‘For ever and ever,’ Hal repeated by rote and then, remembering too late, bobbed his head and added: ‘Your Grace.’
He was aware of figures and the servant, dismissed with a wave, sliding off into the shadows, then he looked up from the floor, blinking, as Bruce swung round into plain view.
The height and the body were the same, tall and hardened, unthickened by age – he must be in his fortieth year, Hal thought wildly, yet his hair is still mostly dark.
But the face. Hail Mary, the face …
It had coarsened, the lines of age in it deepened to grooves, the skin lesioned and greyish, so that he looked older than his years – Christ’s Wounds, Hal thought, he looks older than Sim. The right cheek – that old wound, Hal remembered, given to him by Malenfaunt in a tourney à l’outrance – was a thick weal of cicatrice. As if in balance there was the slash taken in the fighting round Methven, a gully of old scar tissue that began above the left brow, broke over the eye and continued down the inside of his cheek almost to the edge of his mouth.Two such dire wounds would have been bad enough, but there was more in that face than hard usage, Hal realized with a sudden shock. There was now clear reason for the whispers of sickness – or even the famed Curse of Malachy.
Yet the eyes were clear and quizzical, the smile a wry lopsided twist as he saw Hal’s shock. He should look at himself, Bruce thought, and was not as sure as he had been when Kirkpatrick convinced him that Hal was the very man for the task he had in mind.
Seven years had not been kind to the lord of Herdmanston; he was too lean, too stooped, too grey – Christ in Heaven, too old. And had not handled weapons for all that time, so that the rawest squire could probably beat him.
He had pointed this out to Kirkpatrick, who had waved it away with a dismissive ‘tschk’.
‘He will muscle up and recover his skills as we go,’ he had argued, then put the only argument likely to win the moment. ‘Who else can you trust for a task like this, my lord king, but the auld dugs?’
So Bruce took Hal’s hands in his own and smiled into the recovering eyes.
‘Welcome,’ he said. ‘Your king is pleased to see you back in the world and back in his service.’
It was the ritual jig of kingship, played for long enough now that Bruce had forgotten any other way and the next words were an old part of it.
‘What reward can your king bestow on his faithful subject?’
The answer should have been a low bow and something about how new freedom was the only reward required, with a profuse bouquet of thanks for it.
‘The Countess of Buchan.’
There was a sharp suck of breath that turned Hal’s head to the prelate who made it, standing with his eyes shock-wide in his smooth, bland face. The one next to him was older, more seamed, less shocked; he even seemed to be smiling.
The silence stretched as Bruce blinked. No one had spoken like this for some time and his mind was whirled back to the times when he and Hal’s Lothian men had shared fires in the damp mirk. The one who now served Jamie Douglas – Dog Boy – had been one of them and they had all been plain speakers; he had taken delight in that then and the memory of it warmed him now.
‘I should have expected no less from you,’ he answered with a slight bark of laugh. Then he indicated the two prelates.
‘This is my chaplain, Thomas Daltoun, and Bernard of Kilwinning, former abbot of that place and now my chancellor. Sirs, this is the bold Sir Hal, proving that seven years’ captivity has not dulled him any.’
The prelates nodded and then, sensing the mood, made their obeisances to the King and left, whispering away across the flags with an armful of seal-dangled scrolls. Bruce watched them go – waiting until they were out of earshot, Hal saw.
‘The Countess of Buchan’, he said, turning the full weight of his blunt-weapon face on Hal, ‘is married to Henry de Beaumont.’

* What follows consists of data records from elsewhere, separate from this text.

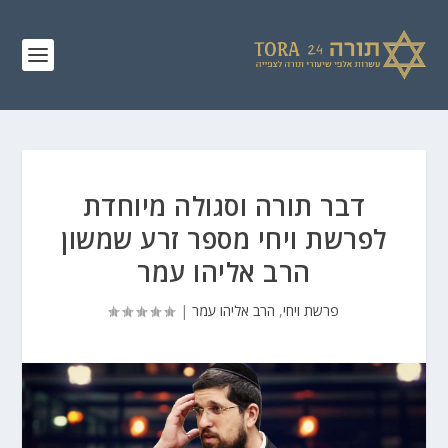
דבר תורה וסגולה מיוחדת
לפרשת ויחי מספר זרע שמשון
הרב אליהו עמר
פרשת ויחי
,
הרב אליהו עמר
|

He waited, viciously long enough to see Hal’s stricken bewilderment, and then laughed again, a sound like shattering glass.
‘Alice Comyn inherited the title when the Earl died, for he repudiated Isabel at the last. The lands are actually held by me, as king, of course. Henry de Beaumont married Alice and now claims to be Earl of Buchan, a vellum title only. He does not care for me much and not only over his Buchan lands – he was twice handed Mann by the Plantagenet and twice had it removed by the Ordainers. Since I took it last year, he has precious slim chance of ever getting that isle back and less of claiming the lands of Buchan.’
He paused, his face now looking like a bad clay mask.
‘Isabel MacDuff is now no more than a lady from Fife,’ he went on. ‘Though I am sure the title was never the attraction between you and her.’
Bruce did not add – did not need to – that he once had an interest there himself when he was younger and Hal, who had known it then and come to terms with it well enough since, simply nodded.